Please note that there is a completely different kind of “ecological study” that can be used when investigating a causal association. I’m referring to a study of time trends in which the exposure is suddenly interrupted or stopped. In my opinion, you can’t come to a causal conclusion based on only one such interrupted time trend study. But a few such studies, along with a few individual-level studies (cohort studies and perhaps case-control studies) do add helpful information. Thus, we now have studies from Denmark, Sweden, and California demonstrating that when thimerosal was removed from vaccines the prevalence rate of autism continued to rise. In addition, there’s one study from Yokohama, Japan in which the incidence of autism spectrum disorders continued to increase even after MMR vaccination was discontinued completely.

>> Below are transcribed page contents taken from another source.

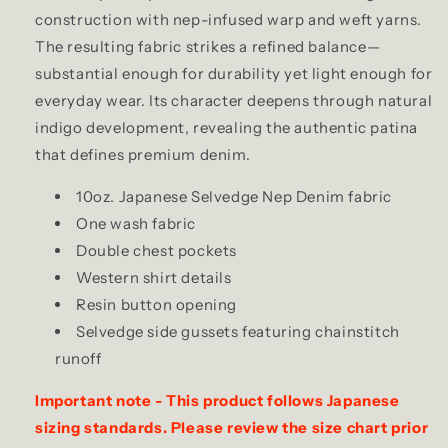
construction with nep-infused warp and weft yarns.
The resulting fabric strikes a refined balance—
substantial enough for durability yet light enough for
everyday wear. Its character deepens through natural
indigo development, revealing the authentic patina
that defines premium denim.
10oz. Japanese Selvedge Nep Denim fabric
One wash fabric
Double chest pockets
Western shirt details
Resin button opening
Selvedge side gussets featuring chainstitch
runoff
Important note - This product follows Japanese
sizing standards. Please review the size chart prior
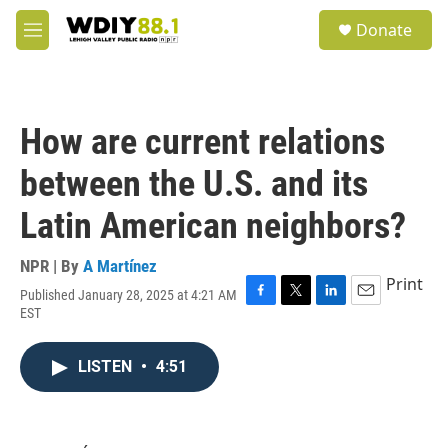
Skip to main content
S
Donate
e
M
a
e
r
n
c
u
h
How are current relations
u
e
between the U.S. and its
r
y
Latin American neighbors?
NPR | By
A Martínez
Print
Published January 28, 2025 at 4:21 AM
F
T
L
E
EST
a
w
i
m
c
i
n
a
e
t
k
i
LISTEN
•
4:51
b
t
e
l
o
e
d
o
r
I
k
n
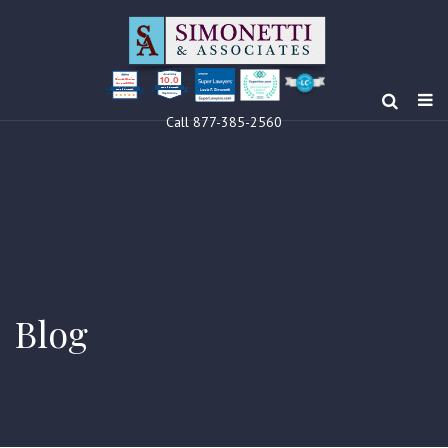
10.0
Clients’ Choice
Award 2024
Louis F Simonetti
Louis F Simonetti
Call 877-385-2560
Blog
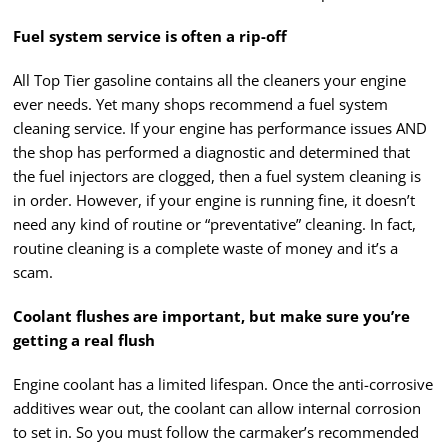
Fuel system service is often a rip-off
All Top Tier gasoline contains all the cleaners your engine
ever needs. Yet many shops recommend a fuel system
cleaning service. If your engine has performance issues AND
the shop has performed a diagnostic and determined that
the fuel injectors are clogged, then a fuel system cleaning is
in order. However, if your engine is running fine, it doesn’t
need any kind of routine or “preventative” cleaning. In fact,
routine cleaning is a complete waste of money and it’s a
scam.
Coolant flushes are important, but make sure you’re
getting a real flush
Engine coolant has a limited lifespan. Once the anti-corrosive
additives wear out, the coolant can allow internal corrosion
to set in. So you must follow the carmaker’s recommended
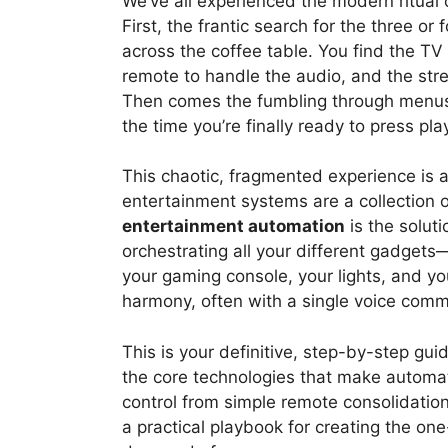
We’ve all experienced the modern ritual o
First, the frantic search for the three or
across the coffee table. You find the TV
remote to handle the audio, and the stre
Then comes the fumbling through menus 
the time you’re finally ready to press pl
This chaotic, fragmented experience is
entertainment systems are a collection 
entertainment automation
is the soluti
orchestrating all your different gadgets
your gaming console, your lights, and y
harmony, often with a single voice comma
This is your definitive, step-by-step gu
the core technologies that make automati
control from simple remote consolidation
a practical playbook for creating the on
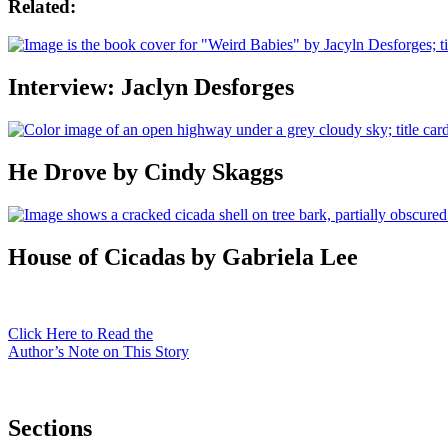
Related:
Interview: Jaclyn Desforges
He Drove by Cindy Skaggs
House of Cicadas by Gabriela Lee
Click Here to Read the
Author’s Note on This Story
Sections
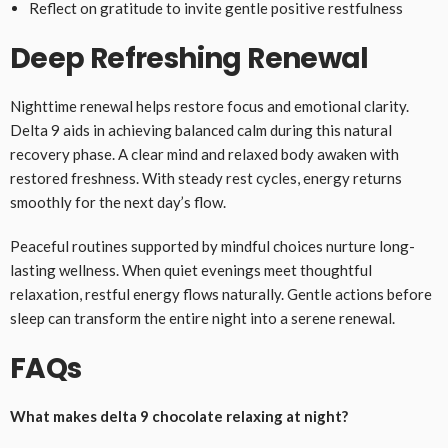
Reflect on gratitude to invite gentle positive restfulness
Deep Refreshing Renewal
Nighttime renewal helps restore focus and emotional clarity.
Delta 9 aids in achieving balanced calm during this natural
recovery phase. A clear mind and relaxed body awaken with
restored freshness. With steady rest cycles, energy returns
smoothly for the next day’s flow.
Peaceful routines supported by mindful choices nurture long-
lasting wellness. When quiet evenings meet thoughtful
relaxation, restful energy flows naturally. Gentle actions before
sleep can transform the entire night into a serene renewal.
FAQs
What makes delta 9 chocolate relaxing at night?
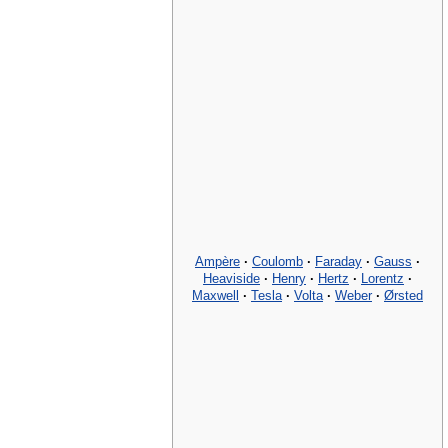
Ampère
·
Coulomb
·
Faraday
·
Gauss
·
Heaviside
·
Henry
·
Hertz
·
Lorentz
·
Maxwell
·
Tesla
·
Volta
·
Weber
·
Ørsted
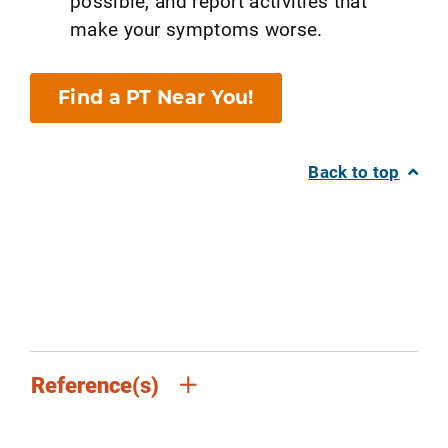
possible, and report activities that
make your symptoms worse.
Find a PT Near You!
Back to top
Reference(s)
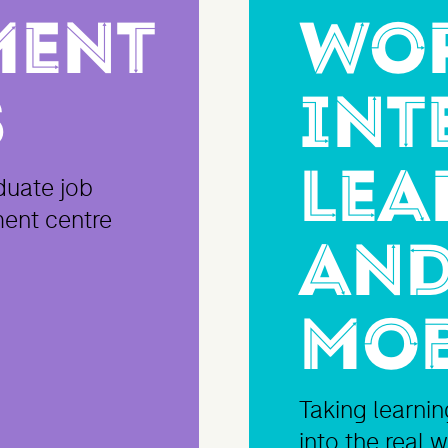
ment
Wo
s
Int
Lea
duate job
ment centre
and
Mob
Taking learni
into the real 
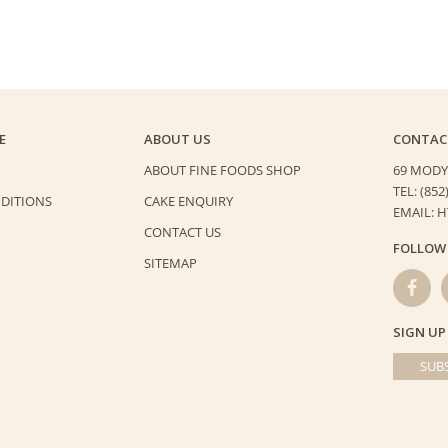
E
ABOUT US
CONTAC
ABOUT FINE FOODS SHOP
69 MODY
TEL: (852
DITIONS
CAKE ENQUIRY
EMAIL: 
CONTACT US
FOLLOW
SITEMAP
SIGN UP
SUBS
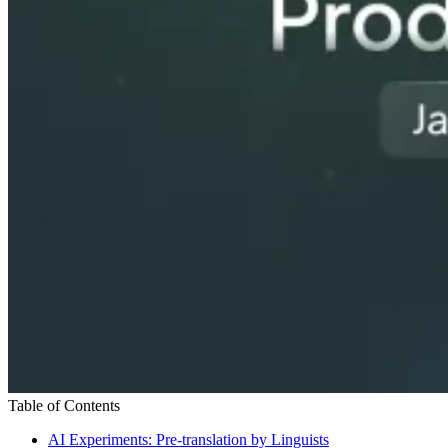
Table of Contents
AI Experiments: Pre-translation by Linguists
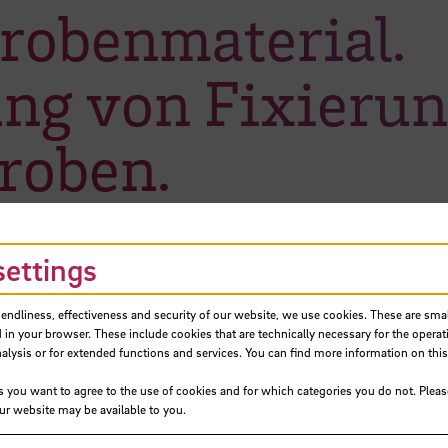
Probenmaterial.
ng von Fixieru
roben.
settings
iendliness, effectiveness and security of our website, we use cookies. These are small
 in your browser. These include cookies that are technically necessary for the operat
ysis or for extended functions and services. You can find more information on this
s you want to agree to the use of cookies and for which categories you do not. Plea
our website may be available to you.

I would like to end with a somewhat unusual quote from the Young-Geier paper: In considering potential limitations for the present study, because of the ecological nature of the study design, we were not able to link vaccine exposures across individual patient records. Individual vaccine doses could not be directly attributed to individual patients. Hence, the results of the present study represent the aggregate doses of Hg and aggregate prevalence of disorders for a given birth cohort year, and not analyses of individual children. While this information would have been useful for additional analyses, given the magnitude and robustness of the observed effects, this limitation appears to have had a limited impact on the strength of the results. (Page 6, first full paragraph). This is a useful paragraph, but a very strange paragraph indeed. The first three sentences say that they did an group-level analysis and why. The last sentence is the kicker — the authors are claiming that individual-level data is not needed to investigate this question, nor is there any need to take confounding into account. Surely Dr. Young knows better. Decades of methodological research and empirical comparisons have shown that group-level analyses of this sort are extremely biased compared to individual-level analyses. Usually the relative risks are grossly inflated.
In my next post, I hope to use the limited amount of data provided in the Young-Geiers paper to see if we can figure out approximately how much the rate ratios are articially inflated upwards by ecologic bias. In the meantime, if you have any questions, don’t hesitate to comment.
*In a computerized individual-level analysis of the probability of autism, each child would be coded 1=autism and 0=noncase.